» Exercise objective
Lines before the one containing "of lung cancer" are left out; return that line and every line after it exactly, through the end of the data below.

» Data extract
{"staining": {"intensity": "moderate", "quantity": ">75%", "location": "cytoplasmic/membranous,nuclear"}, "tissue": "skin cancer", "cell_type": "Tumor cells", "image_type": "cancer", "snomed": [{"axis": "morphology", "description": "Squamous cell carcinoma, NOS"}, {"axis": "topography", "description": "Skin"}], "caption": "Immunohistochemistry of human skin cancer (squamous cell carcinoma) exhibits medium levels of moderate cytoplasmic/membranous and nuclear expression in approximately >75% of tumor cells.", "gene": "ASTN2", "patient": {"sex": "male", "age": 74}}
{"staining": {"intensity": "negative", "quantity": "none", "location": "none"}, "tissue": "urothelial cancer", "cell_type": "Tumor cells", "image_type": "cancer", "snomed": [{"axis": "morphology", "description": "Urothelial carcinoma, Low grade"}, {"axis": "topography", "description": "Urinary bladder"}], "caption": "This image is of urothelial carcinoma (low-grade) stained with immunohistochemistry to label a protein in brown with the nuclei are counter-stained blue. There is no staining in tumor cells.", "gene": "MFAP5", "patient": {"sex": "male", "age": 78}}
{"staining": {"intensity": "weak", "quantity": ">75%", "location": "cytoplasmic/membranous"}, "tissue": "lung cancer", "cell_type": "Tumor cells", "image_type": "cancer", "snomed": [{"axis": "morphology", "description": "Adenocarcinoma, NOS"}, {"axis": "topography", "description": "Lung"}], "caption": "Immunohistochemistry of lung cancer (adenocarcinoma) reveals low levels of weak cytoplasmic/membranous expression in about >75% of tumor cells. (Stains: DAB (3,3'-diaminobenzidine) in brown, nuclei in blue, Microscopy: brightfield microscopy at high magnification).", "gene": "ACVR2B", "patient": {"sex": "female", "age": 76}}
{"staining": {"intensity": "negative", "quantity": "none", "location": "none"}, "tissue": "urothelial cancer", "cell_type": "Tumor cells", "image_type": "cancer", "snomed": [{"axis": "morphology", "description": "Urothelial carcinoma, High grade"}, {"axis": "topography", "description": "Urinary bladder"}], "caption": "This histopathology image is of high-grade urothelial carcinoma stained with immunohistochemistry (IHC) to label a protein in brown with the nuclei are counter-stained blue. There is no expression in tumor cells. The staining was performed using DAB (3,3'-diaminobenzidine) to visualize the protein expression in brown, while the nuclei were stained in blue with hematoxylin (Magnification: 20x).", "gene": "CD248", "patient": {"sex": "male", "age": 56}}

» Output for this exercise
{"staining": {"intensity": "weak", "quantity": ">75%", "location": "cytoplasmic/membranous"}, "tissue": "lung cancer", "cell_type": "Tumor cells", "image_type": "cancer", "snomed": [{"axis": "morphology", "description": "Adenocarcinoma, NOS"}, {"axis": "topography", "description": "Lung"}], "caption": "Immunohistochemistry of lung cancer (adenocarcinoma) reveals low levels of weak cytoplasmic/membranous expression in about >75% of tumor cells. (Stains: DAB (3,3'-diaminobenzidine) in brown, nuclei in blue, Microscopy: brightfield microscopy at high magnification).", "gene": "ACVR2B", "patient": {"sex": "female", "age": 76}}
{"staining": {"intensity": "negative", "quantity": "none", "location": "none"}, "tissue": "urothelial cancer", "cell_type": "Tumor cells", "image_type": "cancer", "snomed": [{"axis": "morphology", "description": "Urothelial carcinoma, High grade"}, {"axis": "topography", "description": "Urinary bladder"}], "caption": "This histopathology image is of high-grade urothelial carcinoma stained with immunohistochemistry (IHC) to label a protein in brown with the nuclei are counter-stained blue. There is no expression in tumor cells. The staining was performed using DAB (3,3'-diaminobenzidine) to visualize the protein expression in brown, while the nuclei were stained in blue with hematoxylin (Magnification: 20x).", "gene": "CD248", "patient": {"sex": "male", "age": 56}}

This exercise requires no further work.